Reflectieverslag In een aantal gevallen, zeker tijdens het kwalificerende deel van je opleiding, zal van je gevraagd worden om door middel van een reflectieverslag aan te tonen dat je competent gehandeld hebt. Je schrijft dit verslag voor één of meer beoordelaars. Begin je reflectieverslag met een titelblad met de volgende gegevens: • Naam en handtekening student: • Beroepsprestatie: • Werkprocessen en competenties: • Opleiding: • Naam en handtekening beoordelaar: • Datum: Situatie Je kiest een situatie die te maken heeft met een werkproces en een competentie. • Geef de situatie aan met een titel. • Wanneer heb je deze situatie meegemaakt? • Waar gebeurde het?

• Wat gebeurde er precies? • Wie waren erbij aanwezig?

Taak • Wat was jouw taak als toekomstig middenkaderfunctionaris? • Wat wilde je bereiken? Activiteiten/actie • Wat deed jij? • Waarom deed je dat? • Was er iets wat je belemmerde? • Wat voelde je? • Wat deden de anderen? • Hoe heb je gereageerd op het gedrag van anderen?

Resultaat • Beschrijf wat je met je acties hebt bereikt.
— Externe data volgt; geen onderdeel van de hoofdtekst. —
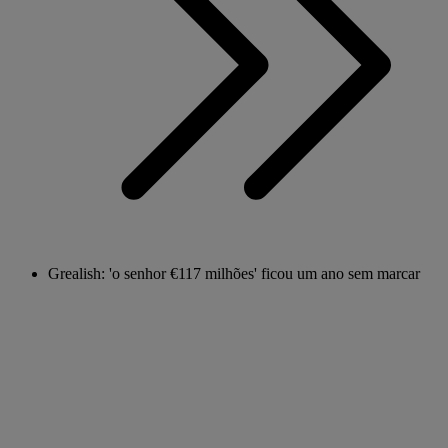
Grealish: 'o senhor €117 milhões' ficou um ano sem marcar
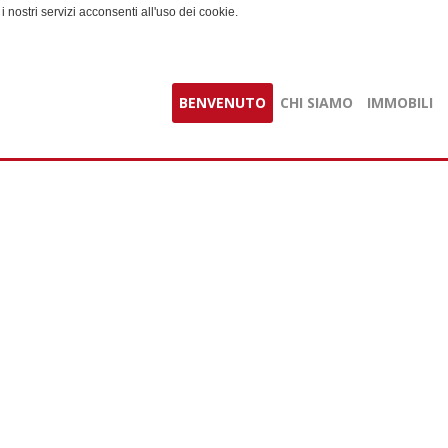
i nostri servizi acconsenti all'uso dei cookie.
BENVENUTO
CHI SIAMO
IMMOBILI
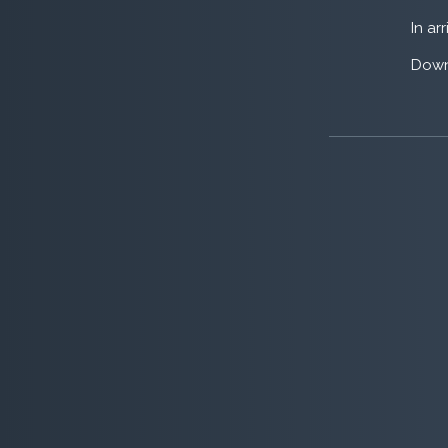
In ar
Down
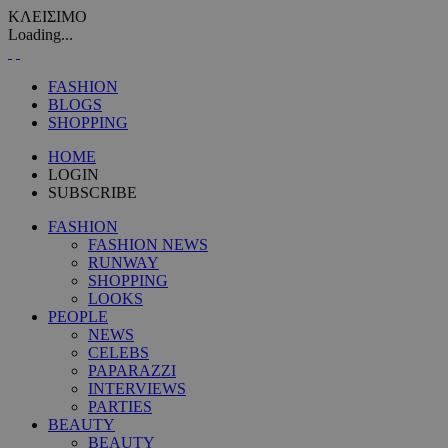
ΚΛΕΙΣΙΜΟ
Loading...
FASHION
BLOGS
SHOPPING
HOME
LOGIN
SUBSCRIBE
FASHION
FASHION NEWS
RUNWAY
SHOPPING
LOOKS
PEOPLE
NEWS
CELEBS
PAPARAZZI
INTERVIEWS
PARTIES
BEAUTY
BEAUTY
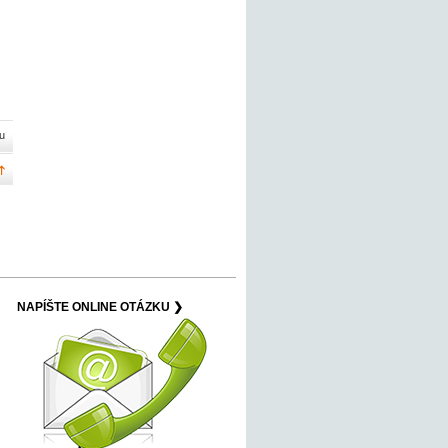
u
NAPÍŠTE ONLINE OTÁZKU ❯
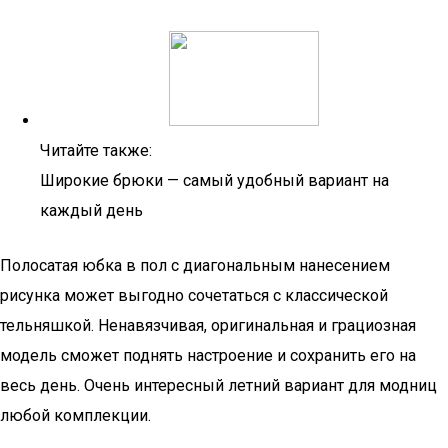
Читайте также:
Широкие брюки — самый удобный вариант на
каждый день
Полосатая юбка в пол с диагональным нанесением
рисунка может выгодно сочетаться с классической
тельняшкой. Ненавязчивая, оригинальная и грациозная
модель сможет поднять настроение и сохранить его на
весь день. Очень интересный летний вариант для модниц
любой комплекции.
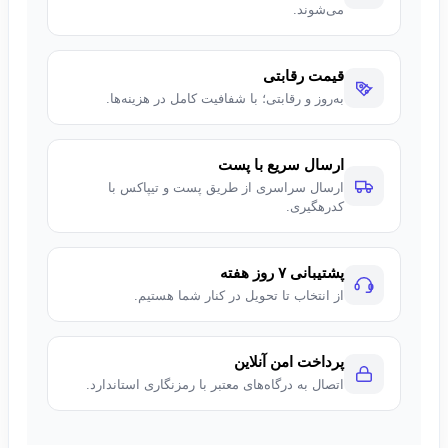
می‌شوند.
قیمت رقابتی
به‌روز و رقابتی؛ با شفافیت کامل در هزینه‌ها.
ارسال سریع با پست
ارسال سراسری از طریق پست و تیپاکس با
کدرهگیری.
پشتیبانی ۷ روز هفته
از انتخاب تا تحویل در کنار شما هستیم.
پرداخت امن آنلاین
اتصال به درگاه‌های معتبر با رمزنگاری استاندارد.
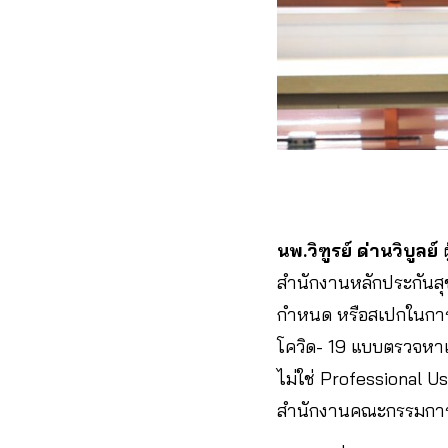
นพ.วิฑูรย์ ด่านวิบูลย์​
ผ
สำนักงานหลักประกันสุข
กำหนด หรือสเปกในการจั
โควิด- 19 แบบตรวจหาแ
ไม่ใช่ Professional U
สำนักงานคณะกรรมการอ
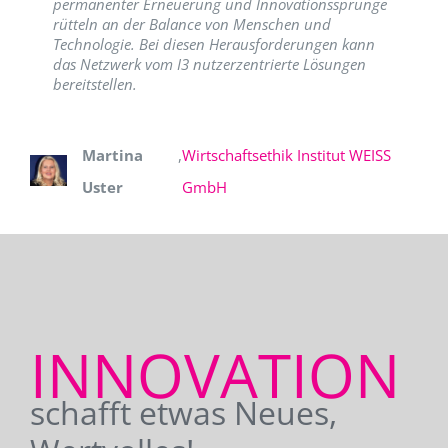
permanenter Erneuerung und Innovationssprünge
rütteln an der Balance von Menschen und
Technologie. Bei diesen Herausforderungen kann
das Netzwerk vom I3 nutzerzentrierte Lösungen
bereitstellen.
Martina
,
Wirtschaftsethik Institut WEISS
Uster
GmbH
INNOVATION
schafft etwas Neues,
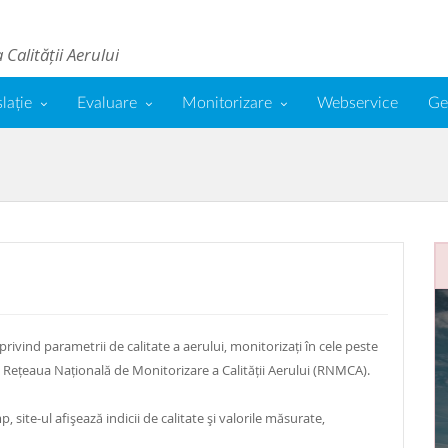
Calității Aerului
slație
Evaluare
Monitorizare
Webservice
Ge
 privind parametrii de calitate a aerului, monitorizați în cele peste
c Rețeaua Națională de Monitorizare a Calității Aerului (RNMCA).
 site-ul afişează indicii de calitate şi valorile măsurate,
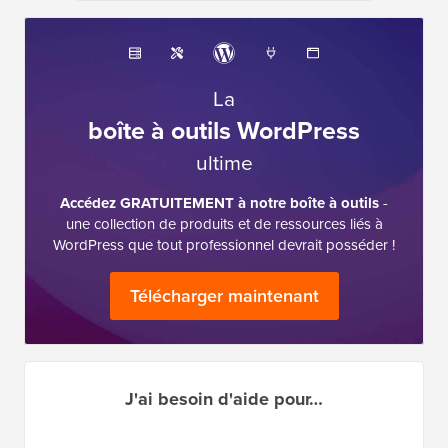
La
boîte à outils WordPress
ultime
Accédez GRATUITEMENT à notre boîte à outils
-
une collection de produits et de ressources liés à
WordPress que tout professionnel devrait posséder !
Télécharger maintenant
J'ai besoin d'aide pour…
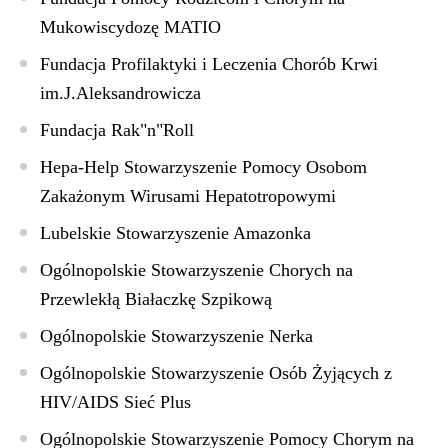
Mukowiscydozę MATIO
Fundacja Profilaktyki i Leczenia Chorób Krwi
im.J.Aleksandrowicza
Fundacja Rak"n"Roll
Hepa-Help Stowarzyszenie Pomocy Osobom
Zakażonym Wirusami Hepatotropowymi
Lubelskie Stowarzyszenie Amazonka
Ogólnopolskie Stowarzyszenie Chorych na
Przewlekłą Białaczkę Szpikową
Ogólnopolskie Stowarzyszenie Nerka
Ogólnopolskie Stowarzyszenie Osób Żyjących z
HIV/AIDS Sieć Plus
Ogólnopolskie Stowarzyszenie Pomocy Chorym na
Maak gebruik van bewijzen.

Reflectie • Waar ben je tevreden over? • Waar ben je ontevreden over? • Leg uit waarom. • Wat heb je geleerd?

Toepassen • Welk leerdoel haal je uit deze situatie? • Verwerk dit leerdoel in je volgende POP. • In welke andere beroepspraktijksituatie zou je het geleerde kunnen toepassen? • Wat ga je anders doen?